Class 3 consists of outcomes in which no potentially diagnostic variant was identified by reanalysis. Possible factors contributing to this result include disease-causing variants with allele balance <20%, which are prone to misclassification as false-negative due to sequencing and mapping errors from CES [28]. These variants are often missed in cases of somatic mosaicism (e.g., GNAQ in Sturge–Weber syndrome: allele balance = 1–18%) [29]. Trinucleotide repeat diseases such as Fragile X syndrome, Huntington’s disease, and myotonic dystrophy are also frequently missed by CES [30]. Additional target testing can be used to improve the detection rate of trinucleotide repeat diseases [31] and low-allele balance variants, as has been demonstrated in cases of mosaicism [32]. Negative outcomes may also result from variants that lie in non-coding regions, unmappable reads arising from repeated regions, or structural variants that CES cannot detect. In these cases, WGS and long read sequencing can be applied to improve the detection rate, as these methods allow additional detection of both structural and non-exonic variants, and insertion of mobile elements such as transposons [33].

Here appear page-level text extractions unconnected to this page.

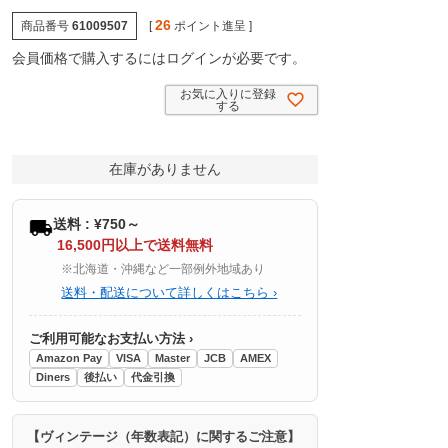
26
商品番号
61009507
[
ポイント進呈 ]
会員価格で購入するにはログインが必要です。
お気に入りに登録
する
在庫がありません
送料 : ¥750～
16,500円以上で送料無料
※北海道・沖縄など一部例外地域あり
送料・配送について詳しくはこちら ›
ご利用可能なお支払い方法 ›
Amazon Pay
VISA
Master
JCB
AMEX
Diners
後払い
代金引換
【ヴィンテージ（年数表記）に関するご注意】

RNA-sequencing and mitochondrial genome sequencing can aid in the diagnosis when CES fails. By detecting both coding and non-coding variants at gene expression levels and alternative splicing, transcriptome sequencing holds considerable diagnostic potential for rare disorders [34]. Further, although CES data are increasingly being employed for CNV analysis, technical limitations due to inherent heterogeneity in exome capture may result in false negatives [35]. In such cases, CNV analysis techniques such as microarray-based CNV profiling or reanalyzing data from WGS for CNVs can be employed [36].

In conclusion, we report our cumulative experience from reanalysis of a CES cohort enrolled in our institution using a custom-built comprehensive variant detection and analysis pipeline in conjunction with updated phenotypic information, literature, and databases in collaboration with an interdisciplinary team. These advances allowed us to reach a confirmed or potential diagnosis for up to a third of previously negative CES cases, demonstrating a meaningful improvement in diagnostic yield. We also compare our findings with other studies, review literature, and propose an overall strategy for reanalyzing negative exome data that will standardize the analytical process and provide appropriate medical care for patients with no diagnosis by CES.